» **Task requirements**
Transcribe all of the records word for word, but omit the pictures.
Given entries START
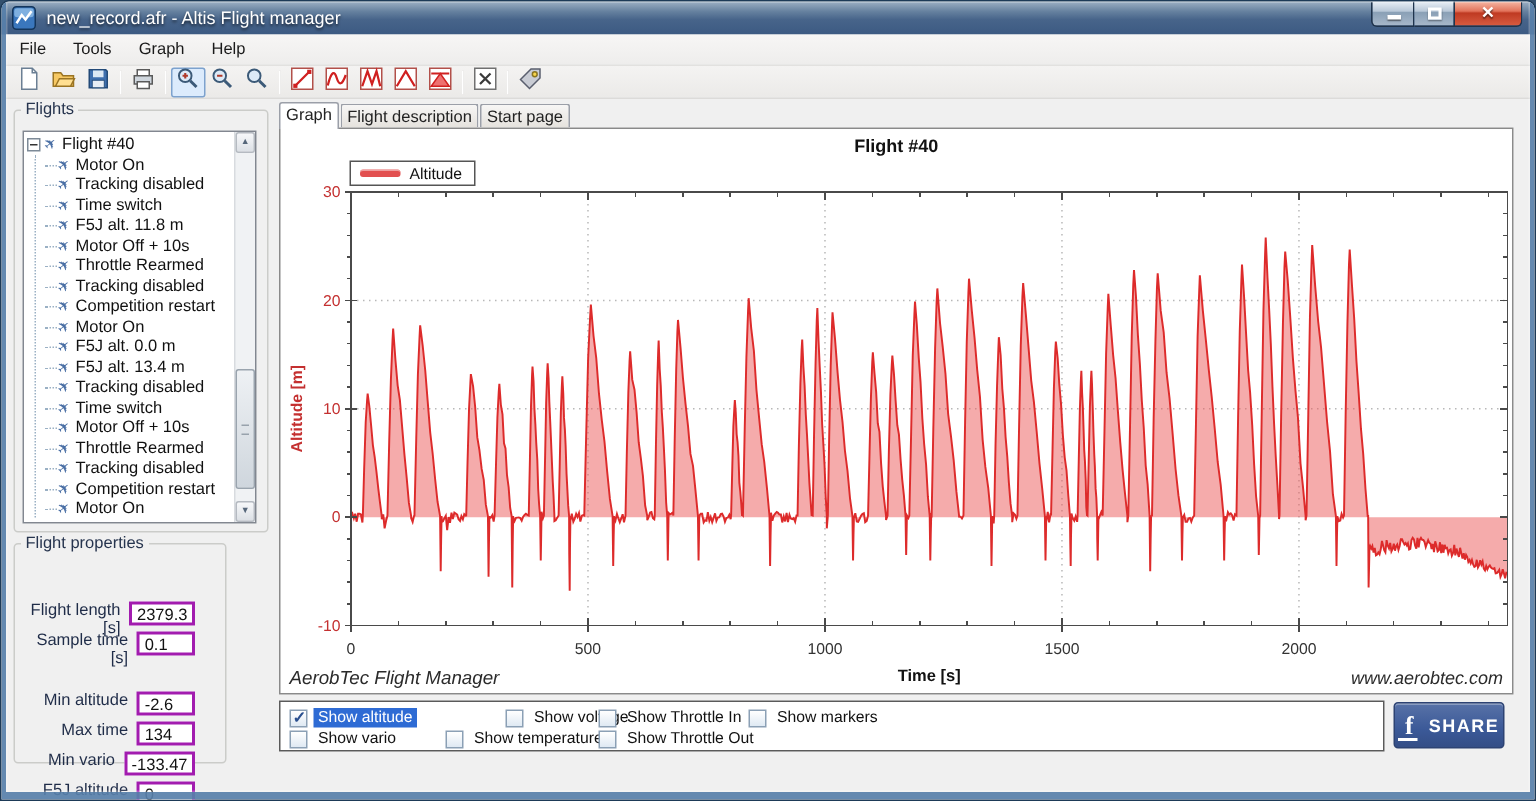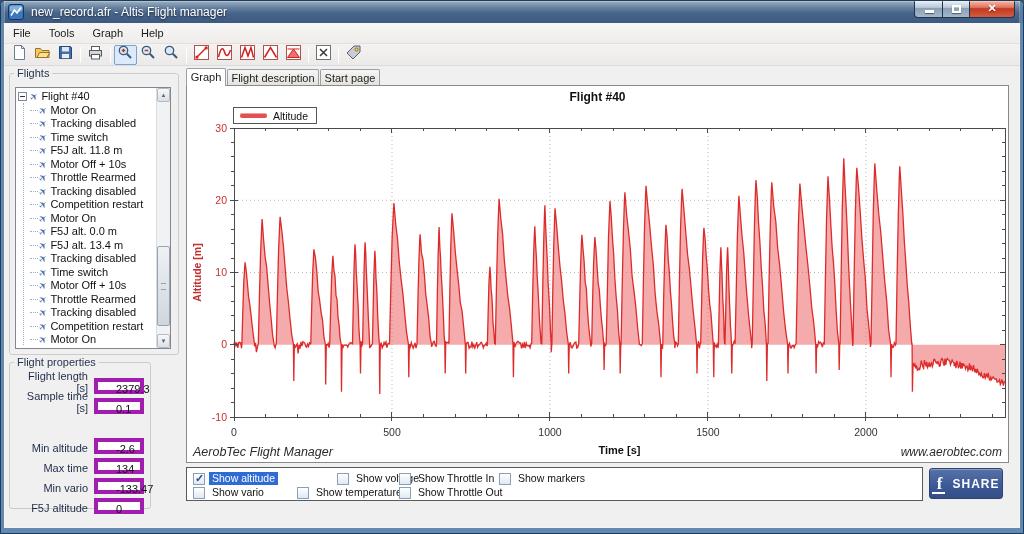--- a/index.html
+++ b/index.html
@@ -72,7 +72,7 @@
     border-top:1px solid #98a2ac; border-bottom:1px solid #98a2ac; }
 
   .fs-props { left:8px; top:355px; width:142px; height:153px; }
-  .prop-row { position:absolute; left:4px; right:6px; height:16px; display:flex; align-items:flex-end; }
+  .prop-row { position:absolute; left:4px; right:20px; height:16px; display:flex; align-items:flex-start;margin-top:23px; }
   .prop-label { width:106px; text-align:right; font-size:11px; color:#1f2c48; padding-right:6px; }
   .prop-field { width:50px; height:16px; background:#fff; border:4px solid #a21caf; font-size:11px;
     color:#111; padding:1px 18px; line-height:13px; }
Given entries END
» **Solution to this task**
--- a/index.html
+++ b/index.html
@@ -72,7 +72,7 @@
     border-top:1px solid #98a2ac; border-bottom:1px solid #98a2ac; }
 
   .fs-props { left:8px; top:355px; width:142px; height:153px; }
-  .prop-row { position:absolute; left:4px; right:6px; height:16px; display:flex; align-items:flex-end; }
+  .prop-row { position:absolute; left:4px; right:20px; height:16px; display:flex; align-items:flex-start;margin-top:23px; }
   .prop-label { width:106px; text-align:right; font-size:11px; color:#1f2c48; padding-right:6px; }
   .prop-field { width:50px; height:16px; background:#fff; border:4px solid #a21caf; font-size:11px;
     color:#111; padding:1px 18px; line-height:13px; }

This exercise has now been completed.